(Extracted data entries)
---*---
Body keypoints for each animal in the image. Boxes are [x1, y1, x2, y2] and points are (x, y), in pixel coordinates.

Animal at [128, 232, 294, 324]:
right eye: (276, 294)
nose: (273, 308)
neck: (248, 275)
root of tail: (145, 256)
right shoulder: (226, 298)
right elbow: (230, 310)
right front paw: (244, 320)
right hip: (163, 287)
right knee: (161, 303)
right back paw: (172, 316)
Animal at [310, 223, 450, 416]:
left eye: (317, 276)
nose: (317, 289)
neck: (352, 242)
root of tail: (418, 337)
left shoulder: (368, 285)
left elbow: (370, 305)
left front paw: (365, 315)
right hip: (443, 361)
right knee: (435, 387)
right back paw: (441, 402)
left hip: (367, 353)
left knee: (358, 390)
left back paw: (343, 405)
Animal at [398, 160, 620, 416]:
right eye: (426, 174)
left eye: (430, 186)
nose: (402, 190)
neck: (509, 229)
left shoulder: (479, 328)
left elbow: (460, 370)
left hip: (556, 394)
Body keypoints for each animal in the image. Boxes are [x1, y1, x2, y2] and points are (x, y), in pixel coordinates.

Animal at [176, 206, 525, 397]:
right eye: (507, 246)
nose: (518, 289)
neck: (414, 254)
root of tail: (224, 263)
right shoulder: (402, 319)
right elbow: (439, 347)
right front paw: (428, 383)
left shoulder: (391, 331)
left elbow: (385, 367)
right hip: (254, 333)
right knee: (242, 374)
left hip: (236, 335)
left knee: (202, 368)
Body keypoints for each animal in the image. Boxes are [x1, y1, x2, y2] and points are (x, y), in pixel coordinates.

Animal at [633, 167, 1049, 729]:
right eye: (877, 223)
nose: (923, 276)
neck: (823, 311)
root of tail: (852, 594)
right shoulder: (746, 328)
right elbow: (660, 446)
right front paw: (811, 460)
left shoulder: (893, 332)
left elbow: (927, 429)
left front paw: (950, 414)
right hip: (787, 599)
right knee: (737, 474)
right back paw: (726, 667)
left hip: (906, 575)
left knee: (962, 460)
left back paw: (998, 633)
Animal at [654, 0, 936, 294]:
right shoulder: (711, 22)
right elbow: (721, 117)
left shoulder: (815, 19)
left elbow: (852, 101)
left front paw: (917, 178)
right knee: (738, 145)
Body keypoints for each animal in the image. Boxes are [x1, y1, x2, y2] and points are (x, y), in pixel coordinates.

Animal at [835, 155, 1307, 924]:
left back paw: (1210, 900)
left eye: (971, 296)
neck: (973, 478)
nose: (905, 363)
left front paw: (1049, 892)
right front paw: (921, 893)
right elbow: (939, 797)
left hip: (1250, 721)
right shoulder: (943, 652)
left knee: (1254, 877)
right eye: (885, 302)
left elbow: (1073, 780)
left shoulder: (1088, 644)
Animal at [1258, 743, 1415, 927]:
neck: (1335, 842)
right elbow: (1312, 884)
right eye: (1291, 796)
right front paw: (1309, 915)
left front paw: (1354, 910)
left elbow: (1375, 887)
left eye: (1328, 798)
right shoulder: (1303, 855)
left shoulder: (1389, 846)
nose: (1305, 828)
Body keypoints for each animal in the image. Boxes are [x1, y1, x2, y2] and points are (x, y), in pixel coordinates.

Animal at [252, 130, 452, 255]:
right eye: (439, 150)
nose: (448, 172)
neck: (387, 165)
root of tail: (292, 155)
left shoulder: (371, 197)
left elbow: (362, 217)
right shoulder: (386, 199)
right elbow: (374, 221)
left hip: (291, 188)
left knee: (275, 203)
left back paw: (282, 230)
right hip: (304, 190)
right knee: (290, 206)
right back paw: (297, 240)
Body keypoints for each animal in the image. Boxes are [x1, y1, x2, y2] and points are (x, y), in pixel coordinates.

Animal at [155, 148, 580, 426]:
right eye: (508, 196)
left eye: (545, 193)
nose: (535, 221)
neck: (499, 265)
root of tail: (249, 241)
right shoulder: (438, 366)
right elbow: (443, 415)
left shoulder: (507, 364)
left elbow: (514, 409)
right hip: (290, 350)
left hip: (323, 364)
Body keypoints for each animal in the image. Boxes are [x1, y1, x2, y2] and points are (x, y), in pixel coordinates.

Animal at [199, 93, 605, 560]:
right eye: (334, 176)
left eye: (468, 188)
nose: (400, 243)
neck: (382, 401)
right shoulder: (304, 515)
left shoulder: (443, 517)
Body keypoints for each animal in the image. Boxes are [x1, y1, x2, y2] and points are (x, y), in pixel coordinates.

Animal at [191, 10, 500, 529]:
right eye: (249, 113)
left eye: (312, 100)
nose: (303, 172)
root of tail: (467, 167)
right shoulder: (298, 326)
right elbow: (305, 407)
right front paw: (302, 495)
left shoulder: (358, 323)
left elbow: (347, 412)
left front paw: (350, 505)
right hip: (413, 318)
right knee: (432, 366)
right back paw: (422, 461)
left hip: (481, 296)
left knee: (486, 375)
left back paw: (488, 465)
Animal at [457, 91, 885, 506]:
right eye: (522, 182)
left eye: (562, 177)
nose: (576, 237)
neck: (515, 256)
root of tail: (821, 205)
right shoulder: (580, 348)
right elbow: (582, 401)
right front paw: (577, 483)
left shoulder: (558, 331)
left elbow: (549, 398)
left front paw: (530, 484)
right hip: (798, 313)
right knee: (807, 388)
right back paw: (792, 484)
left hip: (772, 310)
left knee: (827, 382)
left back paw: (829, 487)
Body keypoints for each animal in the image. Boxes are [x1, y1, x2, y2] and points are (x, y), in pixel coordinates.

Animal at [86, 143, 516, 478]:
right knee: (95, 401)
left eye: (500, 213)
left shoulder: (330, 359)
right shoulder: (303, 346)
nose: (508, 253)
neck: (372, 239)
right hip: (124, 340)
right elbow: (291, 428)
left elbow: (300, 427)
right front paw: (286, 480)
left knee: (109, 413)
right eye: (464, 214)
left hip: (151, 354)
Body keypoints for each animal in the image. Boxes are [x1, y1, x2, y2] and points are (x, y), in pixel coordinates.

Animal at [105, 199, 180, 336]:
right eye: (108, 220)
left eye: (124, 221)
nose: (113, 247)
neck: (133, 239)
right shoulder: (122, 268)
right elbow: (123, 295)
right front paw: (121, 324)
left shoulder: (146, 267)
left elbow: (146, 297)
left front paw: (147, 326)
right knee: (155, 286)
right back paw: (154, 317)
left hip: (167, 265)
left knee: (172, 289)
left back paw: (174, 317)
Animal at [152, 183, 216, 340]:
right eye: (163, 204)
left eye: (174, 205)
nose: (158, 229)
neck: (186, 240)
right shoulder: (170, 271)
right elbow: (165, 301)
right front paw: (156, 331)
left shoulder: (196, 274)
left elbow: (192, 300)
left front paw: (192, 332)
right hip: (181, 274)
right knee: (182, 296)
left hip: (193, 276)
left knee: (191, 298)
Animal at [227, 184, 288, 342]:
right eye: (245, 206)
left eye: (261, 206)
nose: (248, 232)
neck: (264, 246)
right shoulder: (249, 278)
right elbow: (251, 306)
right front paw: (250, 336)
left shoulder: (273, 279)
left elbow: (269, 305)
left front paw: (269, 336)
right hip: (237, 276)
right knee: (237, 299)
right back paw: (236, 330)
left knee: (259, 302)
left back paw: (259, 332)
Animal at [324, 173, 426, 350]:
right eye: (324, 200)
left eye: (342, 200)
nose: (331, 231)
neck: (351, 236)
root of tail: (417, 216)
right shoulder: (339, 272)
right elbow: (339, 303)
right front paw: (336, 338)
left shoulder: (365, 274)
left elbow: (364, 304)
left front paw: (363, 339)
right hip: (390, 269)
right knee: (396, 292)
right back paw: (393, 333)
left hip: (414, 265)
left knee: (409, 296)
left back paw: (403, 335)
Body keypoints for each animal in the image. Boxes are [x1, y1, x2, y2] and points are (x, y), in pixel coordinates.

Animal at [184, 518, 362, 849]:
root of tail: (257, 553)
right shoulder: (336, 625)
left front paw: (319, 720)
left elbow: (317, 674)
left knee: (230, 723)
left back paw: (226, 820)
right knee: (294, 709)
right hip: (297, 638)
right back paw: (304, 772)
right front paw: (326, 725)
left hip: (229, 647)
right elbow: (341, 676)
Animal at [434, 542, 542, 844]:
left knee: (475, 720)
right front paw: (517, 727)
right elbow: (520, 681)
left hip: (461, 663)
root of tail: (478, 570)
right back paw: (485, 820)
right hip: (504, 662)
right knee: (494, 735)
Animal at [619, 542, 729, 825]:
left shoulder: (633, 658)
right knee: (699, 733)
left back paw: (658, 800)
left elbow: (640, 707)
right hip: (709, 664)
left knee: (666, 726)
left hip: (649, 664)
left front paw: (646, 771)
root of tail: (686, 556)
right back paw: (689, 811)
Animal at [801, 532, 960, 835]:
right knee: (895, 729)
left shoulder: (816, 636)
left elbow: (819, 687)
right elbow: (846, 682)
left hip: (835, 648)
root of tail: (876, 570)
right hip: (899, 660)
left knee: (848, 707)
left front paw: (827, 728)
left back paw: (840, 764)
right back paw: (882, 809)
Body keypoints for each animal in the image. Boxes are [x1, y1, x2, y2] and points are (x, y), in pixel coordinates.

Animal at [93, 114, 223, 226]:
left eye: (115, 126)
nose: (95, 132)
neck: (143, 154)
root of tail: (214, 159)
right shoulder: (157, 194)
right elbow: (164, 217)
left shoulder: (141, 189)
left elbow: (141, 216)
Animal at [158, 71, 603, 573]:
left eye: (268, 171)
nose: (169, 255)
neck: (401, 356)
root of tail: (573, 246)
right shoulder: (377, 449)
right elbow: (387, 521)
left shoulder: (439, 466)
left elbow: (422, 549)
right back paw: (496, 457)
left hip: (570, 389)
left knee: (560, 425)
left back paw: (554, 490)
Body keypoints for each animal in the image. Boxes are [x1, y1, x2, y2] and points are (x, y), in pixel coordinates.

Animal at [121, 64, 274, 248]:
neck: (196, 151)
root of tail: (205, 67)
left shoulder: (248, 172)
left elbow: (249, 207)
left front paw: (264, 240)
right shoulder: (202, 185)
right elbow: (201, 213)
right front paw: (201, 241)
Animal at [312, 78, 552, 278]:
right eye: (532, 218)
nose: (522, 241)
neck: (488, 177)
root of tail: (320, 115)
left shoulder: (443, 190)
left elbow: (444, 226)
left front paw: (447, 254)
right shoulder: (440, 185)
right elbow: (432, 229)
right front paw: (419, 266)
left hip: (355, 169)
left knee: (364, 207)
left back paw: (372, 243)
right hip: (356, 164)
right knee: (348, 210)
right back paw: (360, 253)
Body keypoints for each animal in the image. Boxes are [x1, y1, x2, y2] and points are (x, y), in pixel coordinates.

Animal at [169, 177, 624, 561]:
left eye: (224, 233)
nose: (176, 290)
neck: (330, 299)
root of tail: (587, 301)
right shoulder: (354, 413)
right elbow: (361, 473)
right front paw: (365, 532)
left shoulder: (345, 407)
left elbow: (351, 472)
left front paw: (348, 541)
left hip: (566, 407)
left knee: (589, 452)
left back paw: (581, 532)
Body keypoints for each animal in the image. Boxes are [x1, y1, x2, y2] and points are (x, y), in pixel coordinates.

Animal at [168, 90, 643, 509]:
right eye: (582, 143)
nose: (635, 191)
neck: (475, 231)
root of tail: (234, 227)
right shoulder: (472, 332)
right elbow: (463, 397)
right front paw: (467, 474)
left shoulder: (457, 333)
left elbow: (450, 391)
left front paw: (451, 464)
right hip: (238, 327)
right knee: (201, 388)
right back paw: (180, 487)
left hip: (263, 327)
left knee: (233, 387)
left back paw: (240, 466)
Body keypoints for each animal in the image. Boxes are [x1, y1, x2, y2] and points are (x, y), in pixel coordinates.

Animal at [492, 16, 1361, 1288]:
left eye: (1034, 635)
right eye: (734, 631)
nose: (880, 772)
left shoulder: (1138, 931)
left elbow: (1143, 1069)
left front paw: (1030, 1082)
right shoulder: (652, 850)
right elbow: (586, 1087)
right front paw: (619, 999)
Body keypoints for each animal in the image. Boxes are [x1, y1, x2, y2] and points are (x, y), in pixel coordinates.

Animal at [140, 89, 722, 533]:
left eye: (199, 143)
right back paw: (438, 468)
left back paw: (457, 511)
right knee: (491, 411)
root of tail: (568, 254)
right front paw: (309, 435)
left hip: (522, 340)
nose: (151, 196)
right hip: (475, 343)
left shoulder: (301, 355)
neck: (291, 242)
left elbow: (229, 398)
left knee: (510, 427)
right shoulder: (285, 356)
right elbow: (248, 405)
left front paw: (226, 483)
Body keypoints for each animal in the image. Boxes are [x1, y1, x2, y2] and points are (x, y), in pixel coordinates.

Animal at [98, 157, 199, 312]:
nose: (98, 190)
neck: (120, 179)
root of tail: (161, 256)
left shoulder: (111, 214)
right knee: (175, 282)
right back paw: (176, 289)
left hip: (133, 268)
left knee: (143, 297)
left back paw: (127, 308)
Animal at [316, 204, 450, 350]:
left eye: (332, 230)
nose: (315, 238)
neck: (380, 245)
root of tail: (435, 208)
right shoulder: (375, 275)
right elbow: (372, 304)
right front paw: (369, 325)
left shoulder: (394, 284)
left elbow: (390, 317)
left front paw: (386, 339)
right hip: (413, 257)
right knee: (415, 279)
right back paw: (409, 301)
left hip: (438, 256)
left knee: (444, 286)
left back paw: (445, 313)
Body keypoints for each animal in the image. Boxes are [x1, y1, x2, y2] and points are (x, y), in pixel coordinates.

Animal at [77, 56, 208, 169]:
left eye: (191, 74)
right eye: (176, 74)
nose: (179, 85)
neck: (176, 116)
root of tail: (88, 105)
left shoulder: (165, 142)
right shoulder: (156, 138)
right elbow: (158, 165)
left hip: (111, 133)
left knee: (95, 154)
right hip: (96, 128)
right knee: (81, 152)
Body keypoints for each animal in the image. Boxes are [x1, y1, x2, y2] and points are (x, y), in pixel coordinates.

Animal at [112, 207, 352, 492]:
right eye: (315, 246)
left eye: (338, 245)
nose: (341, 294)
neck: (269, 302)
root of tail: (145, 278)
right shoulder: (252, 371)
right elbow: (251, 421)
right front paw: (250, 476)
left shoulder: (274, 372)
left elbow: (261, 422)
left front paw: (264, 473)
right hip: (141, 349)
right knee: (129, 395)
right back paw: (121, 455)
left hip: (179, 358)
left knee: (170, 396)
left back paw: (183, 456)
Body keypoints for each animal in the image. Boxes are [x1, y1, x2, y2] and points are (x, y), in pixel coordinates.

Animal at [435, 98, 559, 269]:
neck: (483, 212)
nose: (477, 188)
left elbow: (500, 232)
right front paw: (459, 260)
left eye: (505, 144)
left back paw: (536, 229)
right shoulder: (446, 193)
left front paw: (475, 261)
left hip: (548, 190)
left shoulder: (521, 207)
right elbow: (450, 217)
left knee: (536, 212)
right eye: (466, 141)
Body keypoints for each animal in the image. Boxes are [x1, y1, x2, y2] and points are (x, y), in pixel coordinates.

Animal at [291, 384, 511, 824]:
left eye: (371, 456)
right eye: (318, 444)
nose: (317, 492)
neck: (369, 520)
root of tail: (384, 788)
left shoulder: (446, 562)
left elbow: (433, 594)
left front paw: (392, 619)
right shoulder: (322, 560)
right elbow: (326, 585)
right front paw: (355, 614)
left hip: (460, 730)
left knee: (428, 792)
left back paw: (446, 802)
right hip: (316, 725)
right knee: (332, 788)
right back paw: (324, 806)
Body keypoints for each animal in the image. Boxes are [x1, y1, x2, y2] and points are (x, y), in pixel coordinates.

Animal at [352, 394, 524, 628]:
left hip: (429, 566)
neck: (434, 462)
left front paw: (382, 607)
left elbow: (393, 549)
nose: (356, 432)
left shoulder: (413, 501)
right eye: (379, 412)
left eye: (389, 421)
---*---
To do :: Up to and including the line with "right knee: (738, 145)", print every line of the records from the start.

Task output ::
Body keypoints for each animal in the image. Boxes are [x1, y1, x2, y2] and points are (x, y), in pixel coordinates.

Animal at [128, 232, 294, 324]:
right eye: (276, 294)
nose: (273, 308)
neck: (248, 275)
root of tail: (145, 256)
right shoulder: (226, 298)
right elbow: (230, 310)
right front paw: (244, 320)
right hip: (163, 287)
right knee: (161, 303)
right back paw: (172, 316)
Animal at [310, 223, 450, 416]:
left eye: (317, 276)
nose: (317, 289)
neck: (352, 242)
root of tail: (418, 337)
left shoulder: (368, 285)
left elbow: (370, 305)
left front paw: (365, 315)
right hip: (443, 361)
right knee: (435, 387)
right back paw: (441, 402)
left hip: (367, 353)
left knee: (358, 390)
left back paw: (343, 405)
Animal at [398, 160, 620, 416]:
right eye: (426, 174)
left eye: (430, 186)
nose: (402, 190)
neck: (509, 229)
left shoulder: (479, 328)
left elbow: (460, 370)
left hip: (556, 394)
Body keypoints for each animal in the image. Boxes are [x1, y1, x2, y2] and points are (x, y), in pixel coordinates.

Animal at [176, 206, 525, 397]:
right eye: (507, 246)
nose: (518, 289)
neck: (414, 254)
root of tail: (224, 263)
right shoulder: (402, 319)
right elbow: (439, 347)
right front paw: (428, 383)
left shoulder: (391, 331)
left elbow: (385, 367)
right hip: (254, 333)
right knee: (242, 374)
left hip: (236, 335)
left knee: (202, 368)
Body keypoints for each animal in the image. Boxes are [x1, y1, x2, y2] and points are (x, y), in pixel coordinates.

Animal at [633, 167, 1049, 729]:
right eye: (877, 223)
nose: (923, 276)
neck: (823, 311)
root of tail: (852, 594)
right shoulder: (746, 328)
right elbow: (660, 446)
right front paw: (811, 460)
left shoulder: (893, 332)
left elbow: (927, 429)
left front paw: (950, 414)
right hip: (787, 599)
right knee: (737, 474)
right back paw: (726, 667)
left hip: (906, 575)
left knee: (962, 460)
left back paw: (998, 633)
Animal at [654, 0, 936, 294]:
right shoulder: (711, 22)
right elbow: (721, 117)
left shoulder: (815, 19)
left elbow: (852, 101)
left front paw: (917, 178)
right knee: (738, 145)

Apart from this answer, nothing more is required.